Friday, January 06, 2006

Finding Food in the Financial District (The Makati Myth Part Two)

Back in the mid-90s, the MACEA (the pseudo-government agency regulating the development of Makati) issued a zoning regulation prohibiting the establishment of food stores around the office areas in Makati. This meant that restaurants could not be located where people worked. The restaurants were lined up in and around the old Greenbelt mall. For lunch, the office workers had to walk or take a cab ride to where the food places were.

A group of enterprising people found a loophole in this rule. While restaurants where prohibited in office areas, vans and jeepneys that doubled as food shops were not. So every lunch time, vans and jeepneys would find an open parking space in the back streets, and became makeshift carinderias for the hungry and financialy-challenged urban professional. Hot food in styrofoams, most of the time salty and overcooked but amazingly cheap -- a good deal to buck the MACEA zoning rules.

For my lunch, I joined the secretaries of the firm who lined up for an old lady who sold home-cooked meals wrapped in plastic for thirty bucks to the office staff every lunch break. My favorite was sinigang -- a slice of meat, swamp cabbage, a few other vegetables, and lots of sour soup. The old lady offered the better alternative to the rolling food stores outside the building. And her meals had never triggered an attack of diarrhea, though one could never be too sure. That was fine, but working in a law office meant I had to put in long hours and lunch was not the only meal of the day that I needed to pay for.

Dinner would present another problem. Lawyers in the firm, I was told, stayed after dinner, because that was when the partners got back from their meetings to distribute work among us associates. So in the evenings, I usually went out to the streets to look for a balut vendor. I matched one balut with a pan de coco, and coke - a complete meal that got me ready for the night shift. When balut vendors were scarce, I had Lucky Me noodles as back up. Bulalo, chicken, pork and pancit canton flavors-- they all had one taste: salty.

There would be occasions that somebody would throw a party for the office with catered meals. That was when the office workers got to avenge their hunger during the day. Before the party host could even say “Let’s eat everyone!” somebody had already stashed away food in the fridge for the next day’s lunch. Others would fill up two plates -- one for lunch and another for dinner never minding the stares.

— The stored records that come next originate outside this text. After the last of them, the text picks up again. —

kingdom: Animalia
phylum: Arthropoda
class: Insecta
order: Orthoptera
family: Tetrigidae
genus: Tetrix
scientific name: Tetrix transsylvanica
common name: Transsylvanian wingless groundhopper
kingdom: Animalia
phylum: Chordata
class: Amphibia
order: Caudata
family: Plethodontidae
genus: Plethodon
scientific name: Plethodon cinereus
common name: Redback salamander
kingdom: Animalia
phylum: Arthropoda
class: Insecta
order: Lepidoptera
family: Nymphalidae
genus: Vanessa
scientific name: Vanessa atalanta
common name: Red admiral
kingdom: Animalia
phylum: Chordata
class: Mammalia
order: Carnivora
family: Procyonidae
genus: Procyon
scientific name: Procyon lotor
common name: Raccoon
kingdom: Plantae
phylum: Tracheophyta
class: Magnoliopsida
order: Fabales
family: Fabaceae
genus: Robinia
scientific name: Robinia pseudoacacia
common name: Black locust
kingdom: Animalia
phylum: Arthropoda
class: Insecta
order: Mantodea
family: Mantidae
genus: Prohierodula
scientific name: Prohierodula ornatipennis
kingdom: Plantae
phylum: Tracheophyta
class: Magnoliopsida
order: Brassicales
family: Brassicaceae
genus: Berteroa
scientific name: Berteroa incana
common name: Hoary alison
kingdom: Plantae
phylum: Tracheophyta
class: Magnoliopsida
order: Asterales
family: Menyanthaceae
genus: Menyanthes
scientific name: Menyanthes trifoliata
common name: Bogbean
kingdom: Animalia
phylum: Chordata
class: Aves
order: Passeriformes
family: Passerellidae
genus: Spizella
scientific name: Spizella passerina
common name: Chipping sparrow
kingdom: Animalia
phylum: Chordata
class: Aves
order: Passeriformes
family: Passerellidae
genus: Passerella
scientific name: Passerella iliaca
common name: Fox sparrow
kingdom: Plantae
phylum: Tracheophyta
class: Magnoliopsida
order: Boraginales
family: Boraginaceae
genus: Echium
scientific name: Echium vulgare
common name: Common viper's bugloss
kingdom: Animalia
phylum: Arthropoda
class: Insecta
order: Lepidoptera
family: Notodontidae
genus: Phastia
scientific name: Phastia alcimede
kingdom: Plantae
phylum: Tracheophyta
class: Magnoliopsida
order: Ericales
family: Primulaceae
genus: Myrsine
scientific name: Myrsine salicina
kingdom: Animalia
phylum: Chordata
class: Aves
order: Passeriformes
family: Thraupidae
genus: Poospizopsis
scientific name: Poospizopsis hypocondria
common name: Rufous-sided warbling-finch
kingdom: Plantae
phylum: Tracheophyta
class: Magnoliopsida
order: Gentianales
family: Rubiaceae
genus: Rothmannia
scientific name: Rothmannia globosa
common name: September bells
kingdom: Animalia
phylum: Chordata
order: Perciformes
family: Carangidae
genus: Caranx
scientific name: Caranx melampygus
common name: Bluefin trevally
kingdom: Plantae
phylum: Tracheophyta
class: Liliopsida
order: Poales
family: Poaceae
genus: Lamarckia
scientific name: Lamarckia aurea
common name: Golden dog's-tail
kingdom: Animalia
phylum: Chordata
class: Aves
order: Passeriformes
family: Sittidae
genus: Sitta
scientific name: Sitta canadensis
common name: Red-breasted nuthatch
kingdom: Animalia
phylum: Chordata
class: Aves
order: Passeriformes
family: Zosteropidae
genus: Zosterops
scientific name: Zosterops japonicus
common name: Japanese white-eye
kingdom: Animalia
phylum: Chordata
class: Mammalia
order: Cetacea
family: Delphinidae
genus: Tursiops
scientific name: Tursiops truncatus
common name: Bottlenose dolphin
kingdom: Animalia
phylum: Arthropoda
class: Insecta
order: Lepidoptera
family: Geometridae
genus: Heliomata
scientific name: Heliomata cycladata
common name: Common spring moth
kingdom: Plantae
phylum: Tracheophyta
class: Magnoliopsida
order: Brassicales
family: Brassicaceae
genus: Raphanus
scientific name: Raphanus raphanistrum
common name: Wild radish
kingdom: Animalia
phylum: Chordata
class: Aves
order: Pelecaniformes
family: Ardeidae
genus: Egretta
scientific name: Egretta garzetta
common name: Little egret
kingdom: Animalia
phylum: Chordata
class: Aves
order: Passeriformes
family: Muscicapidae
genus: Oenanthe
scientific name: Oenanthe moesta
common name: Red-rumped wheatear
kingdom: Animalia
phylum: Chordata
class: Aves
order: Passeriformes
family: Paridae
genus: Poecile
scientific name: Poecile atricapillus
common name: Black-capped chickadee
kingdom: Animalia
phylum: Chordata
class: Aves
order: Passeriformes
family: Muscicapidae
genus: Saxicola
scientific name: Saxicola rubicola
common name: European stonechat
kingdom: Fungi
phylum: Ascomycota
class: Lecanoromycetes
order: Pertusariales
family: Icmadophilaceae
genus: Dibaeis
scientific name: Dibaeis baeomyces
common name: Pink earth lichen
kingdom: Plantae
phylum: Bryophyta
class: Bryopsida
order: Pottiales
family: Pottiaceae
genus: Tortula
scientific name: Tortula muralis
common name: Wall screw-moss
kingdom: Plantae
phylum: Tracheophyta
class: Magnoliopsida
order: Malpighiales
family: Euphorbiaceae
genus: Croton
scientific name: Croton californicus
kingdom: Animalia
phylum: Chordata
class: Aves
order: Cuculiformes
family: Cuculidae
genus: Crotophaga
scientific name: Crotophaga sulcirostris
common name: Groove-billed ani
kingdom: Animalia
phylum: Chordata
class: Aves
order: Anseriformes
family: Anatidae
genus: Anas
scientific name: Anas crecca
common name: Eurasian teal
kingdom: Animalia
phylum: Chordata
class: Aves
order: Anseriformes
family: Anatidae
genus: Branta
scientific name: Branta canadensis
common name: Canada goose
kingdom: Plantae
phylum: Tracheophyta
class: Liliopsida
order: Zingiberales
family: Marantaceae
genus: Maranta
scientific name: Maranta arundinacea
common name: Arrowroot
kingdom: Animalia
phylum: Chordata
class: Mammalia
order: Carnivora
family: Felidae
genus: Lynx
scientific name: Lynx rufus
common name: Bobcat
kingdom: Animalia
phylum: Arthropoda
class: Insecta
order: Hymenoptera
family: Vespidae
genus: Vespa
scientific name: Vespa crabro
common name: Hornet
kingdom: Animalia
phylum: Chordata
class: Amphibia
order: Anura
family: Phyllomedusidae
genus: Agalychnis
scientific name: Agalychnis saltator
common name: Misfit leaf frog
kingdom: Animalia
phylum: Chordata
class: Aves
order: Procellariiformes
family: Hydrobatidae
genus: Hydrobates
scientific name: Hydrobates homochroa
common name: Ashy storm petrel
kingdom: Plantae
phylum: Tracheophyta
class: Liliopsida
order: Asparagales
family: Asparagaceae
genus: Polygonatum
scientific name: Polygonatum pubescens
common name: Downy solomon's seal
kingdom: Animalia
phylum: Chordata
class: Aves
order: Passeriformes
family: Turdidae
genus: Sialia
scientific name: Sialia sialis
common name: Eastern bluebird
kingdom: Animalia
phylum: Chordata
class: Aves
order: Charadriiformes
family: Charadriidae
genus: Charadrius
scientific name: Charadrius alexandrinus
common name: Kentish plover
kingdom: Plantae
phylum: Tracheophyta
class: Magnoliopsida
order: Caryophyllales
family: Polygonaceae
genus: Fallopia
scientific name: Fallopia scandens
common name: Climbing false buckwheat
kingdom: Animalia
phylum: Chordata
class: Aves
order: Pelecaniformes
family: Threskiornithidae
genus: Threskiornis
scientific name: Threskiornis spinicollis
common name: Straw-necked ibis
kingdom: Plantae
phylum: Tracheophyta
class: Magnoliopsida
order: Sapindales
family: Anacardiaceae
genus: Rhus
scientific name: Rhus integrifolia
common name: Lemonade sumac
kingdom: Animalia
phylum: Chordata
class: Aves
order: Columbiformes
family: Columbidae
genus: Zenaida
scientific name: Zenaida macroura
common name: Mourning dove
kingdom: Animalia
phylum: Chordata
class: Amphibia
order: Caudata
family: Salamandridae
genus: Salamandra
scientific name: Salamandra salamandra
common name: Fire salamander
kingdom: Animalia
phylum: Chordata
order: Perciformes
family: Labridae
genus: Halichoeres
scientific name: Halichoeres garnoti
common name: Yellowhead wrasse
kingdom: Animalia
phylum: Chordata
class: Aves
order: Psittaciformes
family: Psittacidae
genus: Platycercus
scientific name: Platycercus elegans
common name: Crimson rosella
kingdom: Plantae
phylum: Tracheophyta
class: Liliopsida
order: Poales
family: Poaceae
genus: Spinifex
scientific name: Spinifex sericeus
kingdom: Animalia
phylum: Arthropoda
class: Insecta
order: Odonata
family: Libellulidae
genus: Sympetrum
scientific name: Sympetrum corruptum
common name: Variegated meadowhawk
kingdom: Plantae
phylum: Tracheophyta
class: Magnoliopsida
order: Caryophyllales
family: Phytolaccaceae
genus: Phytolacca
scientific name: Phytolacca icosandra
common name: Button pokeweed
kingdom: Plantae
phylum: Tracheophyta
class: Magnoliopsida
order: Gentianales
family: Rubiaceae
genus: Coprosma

One day one of our bosses treated our group of young lawyers for lunch in a big hotel. Everyone of the group seized the opporunity to order food to their heart’s content -- big servings of steak and salmon, and lots of Japanese sushi. Each had the “Drink of the Month” that went with a free stuffed toy, a luxury that cost PHP 300 a pop. When we got back to the office, the group was chuckling, aware that the meal was a steal, and the boss learned the lesson of his life. “Dare not feed hungry young lawyers in an expensive hotel gratuitously, for you would pay dearly, and they wouldn’t care.”

In those days, Makati probably had the best hotels and restaurants in the country. But if you asked ordinary office workers if they had been to one of them, they would give you a blank stare. An average meal in one of these hotels and restaurants would cost more than a day’s salary. And it was simply idiotic to blow away that money on lunch when they had not earned the full day’s wage. So these hotels and restaurants were like ambitions that got ingrained in the minds of ordinary workers of Makati. One day, they thought, they would have enough money to eat pasta in Italianni’s. Meanwhile, they settled for the rolling stores and the anemic spaghetti in the styro.

(Next post: To work there is to lose your heart)

6 comments:

Anonymous said...

wala ka sandwich na baon? ;-)
blog hopped from Jeff's
interesting post I have seen Makati when I was young when my aunt and uncles worked in the area.
this is the 80s.

going there for a young child and be treated for lunch was heaven but at least I have seen the other side of the coin.

Marvin Aceron said...

Hi Sharon,

Walang sandwich, walang maghahanda; wala pa ako asawa noon. ;-)

Anonymous said...

I remember an old instructor calling those wheeled carinderias as Jollijeeps. He used to tell us stories. One that I can't forget is that they buy food in plastic. And they just mash the food, open the plastic at one end, and voila! No need for spoon and fork!

Makati is a city of ironies. There you will see expensive stores catering to "mythological" upward-bound yuppies.

Anonymous said...

a very accurate and agreeable expose'. makati can, indeed, be very deceiving; albeit, a lot are still willing to endure and put up with anything just to be a part of its society,-regardless of the nature of participation. kinda status symbol, so they believe!!!

Marvin Aceron said...

Arbet,

Oh yes, that was what they called it -- Jollijeeps.

amicus,

so true... so true...

Sassy Lawyer said...

aye, marvin, i wasted a year of my life in a Makati law firm and i said--never again.